O uso de Rivotril é contraindicado para pacientes alérgicos aos remédios benzodiazepínicos, ao clonazepam​ ou aos demais componentes da fórmula do remédio.

Pacientes com doença grave nos pulmões ou no fígado e com glaucoma agudo de ângulo fechado também não devem utilizá-lo.

Os comprimidos não devem ser utilizados para tratar transtorno do pânico em pacientes com apneia do sono.

Efeitos colaterais

Os efeitos colaterais de Rivotril incluem:

  • Sonolência, pensamento lento e concentração prejudicada (sintomas de sedação);
  • Dor de cabeça, cansaço, enjoos, sensação de cabeça leve e perda do apetite;
  • Infecções respiratórias, infecção de ouvido (otite), gripe e sinusite;
  • Depressão, irritabilidade e insônia;
  • Falta de coordenação de movimentos e ao caminhar, vertigem, perda do equilíbrio, fraqueza muscular, fadiga, palpitações;
  • Alterações na visão e olho vítreo, com aparência de uma película branca o recobrindo, como na catarata;
  • Urticária e coceira na pele;
  • Dificuldade para urinar, cólica menstrual e diminuição do desejo sexual;
  • Desidratação, amnésia e/ou alucinações.

Gravidez e lactação

Rivotril só pode ser utilizado na gravidez sob orientação médica. Se a gestante utilizar altas doses do remédio durante o terceiro trimestre podem surgir efeitos graves no bebê, como alterações no ritmo cardíaco, queda da temperatura corporal, perda do tônus muscular, depressão respiratória e dificuldade de sucção no bebê ao nascer (para mamar).

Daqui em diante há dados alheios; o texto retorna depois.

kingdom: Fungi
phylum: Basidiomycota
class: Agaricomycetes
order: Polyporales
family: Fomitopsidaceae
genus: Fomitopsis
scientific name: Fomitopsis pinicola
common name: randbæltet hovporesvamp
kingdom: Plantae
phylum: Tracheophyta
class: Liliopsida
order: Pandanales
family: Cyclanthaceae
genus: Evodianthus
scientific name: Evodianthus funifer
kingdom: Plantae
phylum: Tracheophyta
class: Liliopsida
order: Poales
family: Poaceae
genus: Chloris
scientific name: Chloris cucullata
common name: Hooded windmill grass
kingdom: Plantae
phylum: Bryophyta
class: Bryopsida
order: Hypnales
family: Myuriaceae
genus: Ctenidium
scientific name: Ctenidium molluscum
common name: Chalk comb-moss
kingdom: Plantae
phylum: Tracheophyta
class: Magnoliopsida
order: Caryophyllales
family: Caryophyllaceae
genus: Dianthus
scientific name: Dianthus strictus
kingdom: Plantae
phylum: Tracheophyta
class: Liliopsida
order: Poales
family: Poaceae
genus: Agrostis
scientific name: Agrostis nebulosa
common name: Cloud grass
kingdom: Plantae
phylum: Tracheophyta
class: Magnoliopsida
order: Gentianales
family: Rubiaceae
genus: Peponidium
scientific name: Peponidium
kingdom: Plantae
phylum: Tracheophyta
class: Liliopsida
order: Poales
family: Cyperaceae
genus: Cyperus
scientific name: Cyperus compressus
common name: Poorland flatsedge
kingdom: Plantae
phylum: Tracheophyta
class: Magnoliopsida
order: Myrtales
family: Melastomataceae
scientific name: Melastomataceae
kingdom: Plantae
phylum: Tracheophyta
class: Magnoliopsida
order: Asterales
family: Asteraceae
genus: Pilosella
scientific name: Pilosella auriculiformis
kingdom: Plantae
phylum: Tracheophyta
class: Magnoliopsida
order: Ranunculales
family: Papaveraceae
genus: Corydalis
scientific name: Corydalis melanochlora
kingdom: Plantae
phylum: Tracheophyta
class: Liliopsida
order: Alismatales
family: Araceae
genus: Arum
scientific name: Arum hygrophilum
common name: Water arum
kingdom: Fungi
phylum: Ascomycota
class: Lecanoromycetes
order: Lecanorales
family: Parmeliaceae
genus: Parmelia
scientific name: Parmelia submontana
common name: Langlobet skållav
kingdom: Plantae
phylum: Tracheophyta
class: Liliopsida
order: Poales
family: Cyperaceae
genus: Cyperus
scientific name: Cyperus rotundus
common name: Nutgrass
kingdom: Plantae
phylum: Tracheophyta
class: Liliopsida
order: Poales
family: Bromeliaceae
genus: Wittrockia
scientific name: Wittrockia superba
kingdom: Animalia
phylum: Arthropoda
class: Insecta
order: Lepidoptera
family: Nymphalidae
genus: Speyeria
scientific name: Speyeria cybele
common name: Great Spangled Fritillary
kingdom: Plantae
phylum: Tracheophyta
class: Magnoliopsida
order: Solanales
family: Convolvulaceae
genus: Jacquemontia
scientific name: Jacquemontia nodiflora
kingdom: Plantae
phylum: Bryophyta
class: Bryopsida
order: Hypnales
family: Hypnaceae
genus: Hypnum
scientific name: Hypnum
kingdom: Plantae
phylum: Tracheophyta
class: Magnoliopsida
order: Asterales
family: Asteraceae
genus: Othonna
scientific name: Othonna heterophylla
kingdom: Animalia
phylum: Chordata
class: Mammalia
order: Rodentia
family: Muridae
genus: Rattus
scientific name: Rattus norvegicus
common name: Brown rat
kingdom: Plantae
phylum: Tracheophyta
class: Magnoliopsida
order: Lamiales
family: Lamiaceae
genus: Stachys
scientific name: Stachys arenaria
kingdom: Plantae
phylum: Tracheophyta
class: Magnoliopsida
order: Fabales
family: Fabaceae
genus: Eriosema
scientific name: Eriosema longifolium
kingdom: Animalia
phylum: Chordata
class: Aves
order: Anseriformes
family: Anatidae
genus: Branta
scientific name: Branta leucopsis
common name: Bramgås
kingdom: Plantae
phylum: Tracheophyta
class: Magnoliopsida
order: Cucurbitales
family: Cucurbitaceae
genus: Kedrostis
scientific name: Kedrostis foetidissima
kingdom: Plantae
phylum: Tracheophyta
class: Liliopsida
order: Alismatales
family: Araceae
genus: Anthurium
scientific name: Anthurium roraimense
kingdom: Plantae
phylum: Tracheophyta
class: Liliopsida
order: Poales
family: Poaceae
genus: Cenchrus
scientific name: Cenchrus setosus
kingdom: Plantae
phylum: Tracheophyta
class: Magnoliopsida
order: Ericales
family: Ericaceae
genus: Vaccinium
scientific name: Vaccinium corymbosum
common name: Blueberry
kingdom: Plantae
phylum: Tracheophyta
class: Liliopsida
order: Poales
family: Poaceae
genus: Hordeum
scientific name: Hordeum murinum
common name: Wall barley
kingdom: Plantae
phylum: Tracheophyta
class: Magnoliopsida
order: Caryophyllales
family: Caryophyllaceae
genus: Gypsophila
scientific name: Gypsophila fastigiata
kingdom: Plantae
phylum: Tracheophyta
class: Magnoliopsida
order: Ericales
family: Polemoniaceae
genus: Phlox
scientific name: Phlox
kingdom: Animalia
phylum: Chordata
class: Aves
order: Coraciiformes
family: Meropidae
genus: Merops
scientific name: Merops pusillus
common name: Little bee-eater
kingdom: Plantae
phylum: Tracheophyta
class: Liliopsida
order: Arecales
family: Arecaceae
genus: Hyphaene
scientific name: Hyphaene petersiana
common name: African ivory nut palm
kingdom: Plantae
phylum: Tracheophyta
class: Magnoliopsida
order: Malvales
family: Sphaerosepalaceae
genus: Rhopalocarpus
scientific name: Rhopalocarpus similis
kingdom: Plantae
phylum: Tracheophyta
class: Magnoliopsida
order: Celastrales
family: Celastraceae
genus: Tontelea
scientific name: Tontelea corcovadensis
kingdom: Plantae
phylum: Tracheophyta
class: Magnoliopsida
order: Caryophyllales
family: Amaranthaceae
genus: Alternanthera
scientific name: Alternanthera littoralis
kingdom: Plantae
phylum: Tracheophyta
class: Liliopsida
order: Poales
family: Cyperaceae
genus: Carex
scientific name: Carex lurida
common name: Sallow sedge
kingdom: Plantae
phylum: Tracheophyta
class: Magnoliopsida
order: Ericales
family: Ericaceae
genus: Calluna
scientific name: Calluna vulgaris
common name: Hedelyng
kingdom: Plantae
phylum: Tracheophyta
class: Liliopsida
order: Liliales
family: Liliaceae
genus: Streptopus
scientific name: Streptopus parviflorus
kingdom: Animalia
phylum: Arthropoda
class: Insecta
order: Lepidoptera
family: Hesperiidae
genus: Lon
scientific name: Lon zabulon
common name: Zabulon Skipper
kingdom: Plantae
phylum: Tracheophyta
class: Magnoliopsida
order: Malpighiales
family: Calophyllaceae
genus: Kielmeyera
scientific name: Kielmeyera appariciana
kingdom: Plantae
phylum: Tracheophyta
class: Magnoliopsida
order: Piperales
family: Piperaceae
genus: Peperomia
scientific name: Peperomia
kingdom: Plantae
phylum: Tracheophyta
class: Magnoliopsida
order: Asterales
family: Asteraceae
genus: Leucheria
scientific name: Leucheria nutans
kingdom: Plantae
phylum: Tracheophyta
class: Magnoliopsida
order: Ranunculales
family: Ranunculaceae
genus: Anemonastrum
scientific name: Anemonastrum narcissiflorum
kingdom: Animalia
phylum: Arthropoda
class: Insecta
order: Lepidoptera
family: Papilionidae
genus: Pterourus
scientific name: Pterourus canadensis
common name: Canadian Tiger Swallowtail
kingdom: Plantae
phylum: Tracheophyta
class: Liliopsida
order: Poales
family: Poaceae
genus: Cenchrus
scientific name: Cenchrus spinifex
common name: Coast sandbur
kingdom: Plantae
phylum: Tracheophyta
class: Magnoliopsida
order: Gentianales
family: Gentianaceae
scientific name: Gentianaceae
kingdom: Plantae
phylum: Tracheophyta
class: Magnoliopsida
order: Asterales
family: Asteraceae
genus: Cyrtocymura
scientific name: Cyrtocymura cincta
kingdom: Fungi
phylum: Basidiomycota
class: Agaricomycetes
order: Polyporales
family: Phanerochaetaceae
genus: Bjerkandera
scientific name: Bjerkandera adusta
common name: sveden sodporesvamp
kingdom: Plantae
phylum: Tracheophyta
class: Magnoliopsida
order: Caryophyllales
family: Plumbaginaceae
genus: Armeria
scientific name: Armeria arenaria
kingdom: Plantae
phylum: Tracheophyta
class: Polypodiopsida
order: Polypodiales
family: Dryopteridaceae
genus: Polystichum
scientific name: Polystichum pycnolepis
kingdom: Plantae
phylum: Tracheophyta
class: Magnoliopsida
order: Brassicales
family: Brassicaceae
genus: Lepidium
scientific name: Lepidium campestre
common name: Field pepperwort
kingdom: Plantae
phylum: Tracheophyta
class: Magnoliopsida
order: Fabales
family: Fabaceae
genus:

Recomenda-se descontinuar a amamentação se o uso de Rivotril for essencial à mãe.

Composição

Cada comprimido de Rivotril sublingual contém 0,25 mg de clonazepam e excipientes:

  • Celulose microcristalina, manitol, amidoglicolato de sódio e estearilfumarato de sódio.

Laboratório: Roche Químicos e Farmacêuticos S.A.

É importante consultar o médico para que ele prescreva o tratamento correto com Rivotril para cada caso específico.

Fique atento também as suas interações medicamentosas, pois remédios antidepressivos, sedativos, analgésicos, antipsicóticos, ansiolíticos, anticonvulsivantes e o álcool podem interagir com o clonazepam, inclusive o suco de toranja, que aumenta a sua concentração, e medicamentos para o estômago.